__Directive__:
Skipping all pictures, please restate word for word the lines from the one that contains "acompanha o tempo todo. O site bateu um" through the last line of the entries.

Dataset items
-----

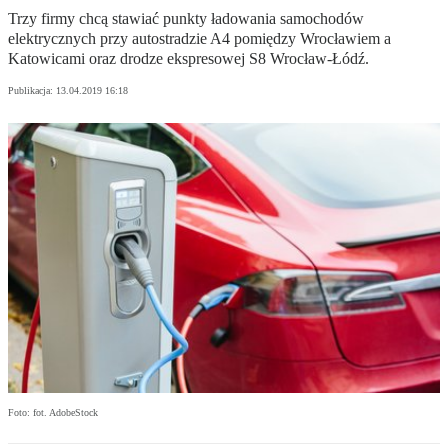
Trzy firmy chcą stawiać punkty ładowania samochodów
elektrycznych przy autostradzie A4 pomiędzy Wrocławiem a
Katowicami oraz drodze ekspresowej S8 Wrocław-Łódź.
Publikacja:
13.04.2019 16:18
Foto: fot. AdobeStock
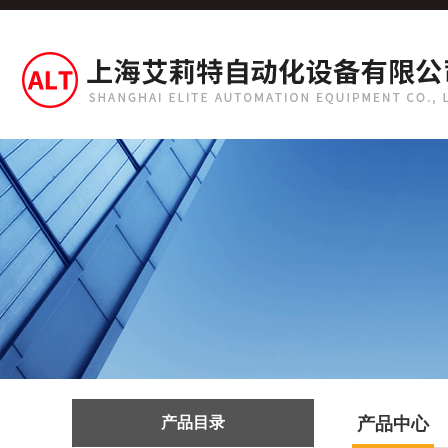
产品目录
产品中心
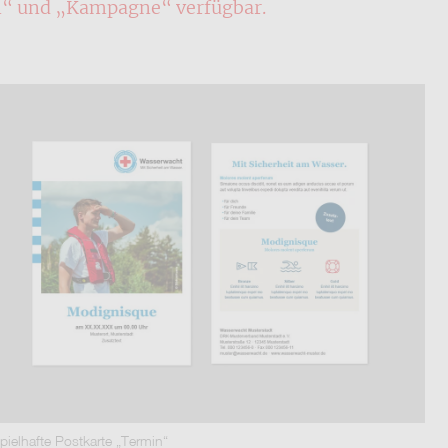
in“ und „Kampagne“ verfügbar.
pielhafte Postkarte „Termin“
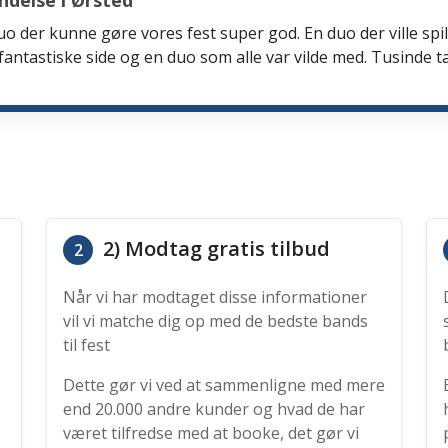
ndelse i Ørsted
n duo der kunne gøre vores fest super god. En duo der ville 
e fantastiske side og en duo som alle var vilde med. Tusinde t
2) Modtag gratis tilbud
2
Når vi har modtaget disse informationer
vil vi matche dig op med de bedste bands
til fest
Dette gør vi ved at sammenligne med mere
end 20.000 andre kunder og hvad de har
været tilfredse med at booke, det gør vi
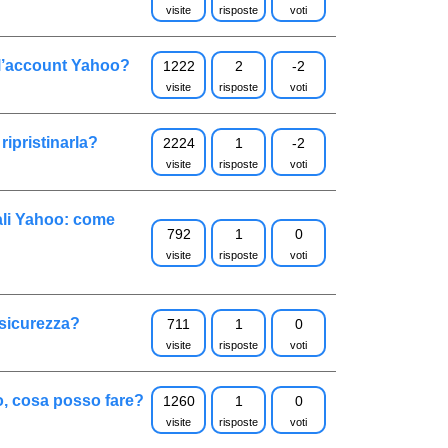
visite
risposte
voti
l’account Yahoo?
1222
2
-2
visite
risposte
voti
ripristinarla?
2224
1
-2
visite
risposte
voti
ali Yahoo: come
792
1
0
visite
risposte
voti
sicurezza?
711
1
0
visite
risposte
voti
oo, cosa posso fare?
1260
1
0
visite
risposte
voti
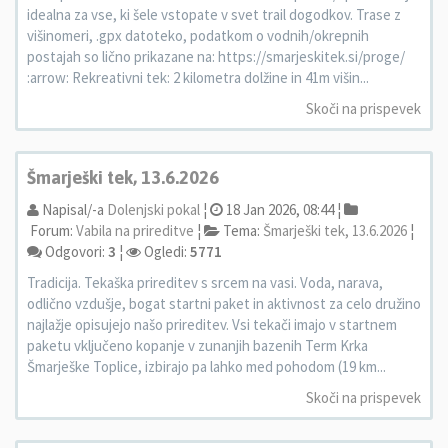
idealna za vse, ki šele vstopate v svet trail dogodkov. Trase z
višinomeri, .gpx datoteko, podatkom o vodnih/okrepnih
postajah so lično prikazane na: https://smarjeskitek.si/proge/
:arrow: Rekreativni tek: 2 kilometra dolžine in 41m višin...
Skoči na prispevek
Šmarješki tek, 13.6.2026
Napisal/-a
Dolenjski pokal
¦
18 Jan 2026, 08:44 ¦
Forum:
Vabila na prireditve
¦
Tema:
Šmarješki tek, 13.6.2026
¦
Odgovori:
3
¦
Ogledi:
5771
Tradicija. Tekaška prireditev s srcem na vasi. Voda, narava,
odlično vzdušje, bogat startni paket in aktivnost za celo družino
najlažje opisujejo našo prireditev. Vsi tekači imajo v startnem
paketu vključeno kopanje v zunanjih bazenih Term Krka
Šmarješke Toplice, izbirajo pa lahko med pohodom (19 km...
Skoči na prispevek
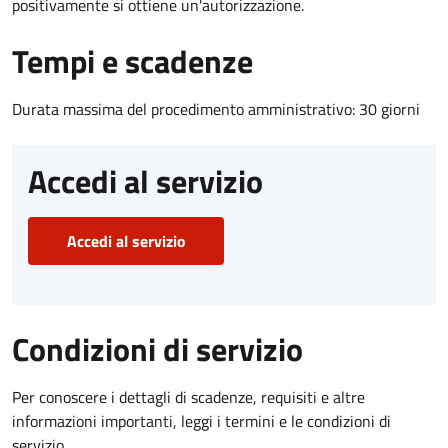
positivamente si ottiene un'autorizzazione.
Tempi e scadenze
Durata massima del procedimento amministrativo: 30 giorni
Accedi al servizio
Accedi al servizio
Condizioni di servizio
Per conoscere i dettagli di scadenze, requisiti e altre
informazioni importanti, leggi i termini e le condizioni di
servizio.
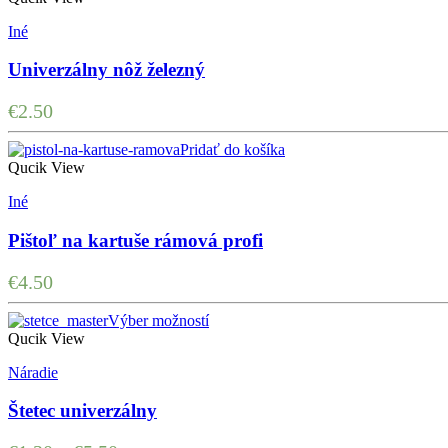
Iné
Univerzálny nôž železný
€
2.50
Pridať do košíka
Qucik View
Iné
Pištoľ na kartuše rámová profi
€
4.50
Výber možností
Qucik View
Náradie
Štetec univerzálny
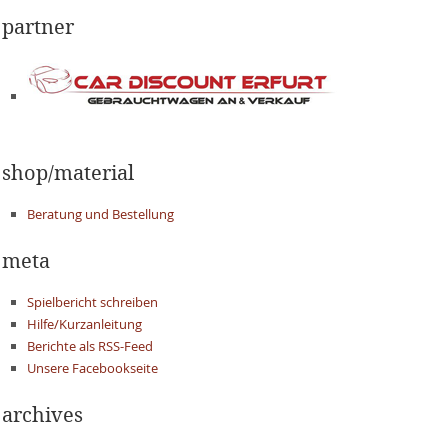
partner
shop/material
Beratung und Bestellung
meta
Spielbericht schreiben
Hilfe/Kurzanleitung
Berichte als RSS-Feed
Unsere Facebookseite
archives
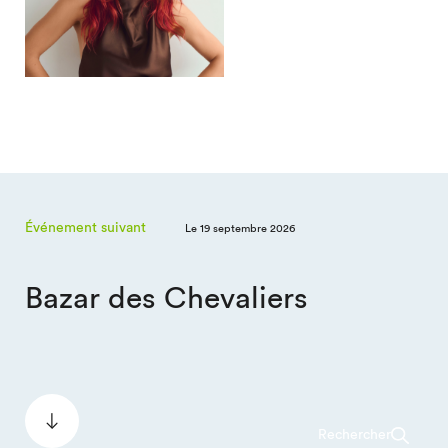
Événement suivant
Le 19 septembre 2026
Bazar des Chevaliers
Rechercher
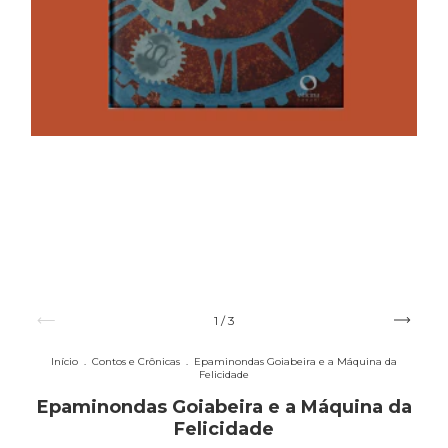
1
/
3
Início
.
Contos e Crônicas
.
Epaminondas Goiabeira e a Máquina da
Felicidade
Epaminondas Goiabeira e a Máquina da
Felicidade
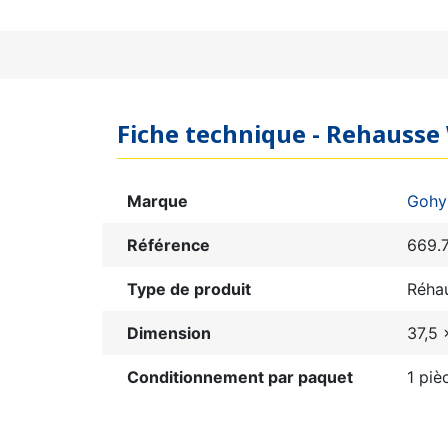
Fiche technique - Rehausse
Marque
Gohy
Référence
669.
Type de produit
Réha
Dimension
37,5 
Conditionnement par paquet
1 piè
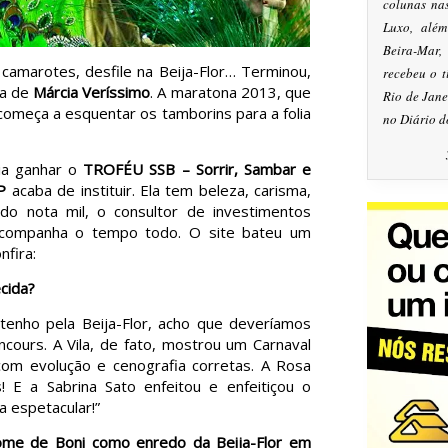
colunas na
Luxo, alé
Beira-Mar
, camarotes, desfile na Beija-Flor… Terminou,
recebeu o 
ca de
Márcia Veríssimo
. A maratona 2013, que
Rio de Jan
 começa a esquentar os tamborins para a folia
no Diário d
ia ganhar o
TROFÉU SSB – Sorrir, Sambar e
P
acaba de instituir. Ela tem beleza, carisma,
o nota mil, o consultor de investimentos
 acompanha o tempo todo. O site bateu um
nfira:
ecida?
tenho pela Beija-Flor, acho que deveríamos
cours. A Vila, de fato, mostrou um Carnaval
com evolução e cenografia corretas. A Rosa
 E a Sabrina Sato enfeitou e enfeitiçou o
 espetacular!”
ome de Boni como enredo da Beija-Flor em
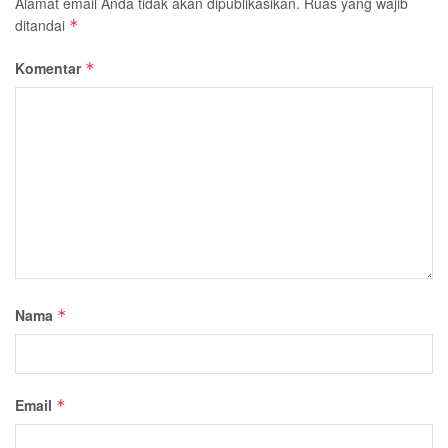
Alamat email Anda tidak akan dipublikasikan.
Ruas yang wajib
ditandai
*
Komentar
*
Nama
*
Email
*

-----

__Task answer__:
 acompanha o tempo todo. O site bateu um
nfira:
ecida?
tenho pela Beija-Flor, acho que deveríamos
cours. A Vila, de fato, mostrou um Carnaval
com evolução e cenografia corretas. A Rosa
 E a Sabrina Sato enfeitou e enfeitiçou o
 espetacular!”
ome de Boni como enredo da Beija-Flor em
Alamat email Anda tidak akan dipublikasikan.
Ruas yang wajib
ditandai
*
Komentar
*
Nama
*
Email
*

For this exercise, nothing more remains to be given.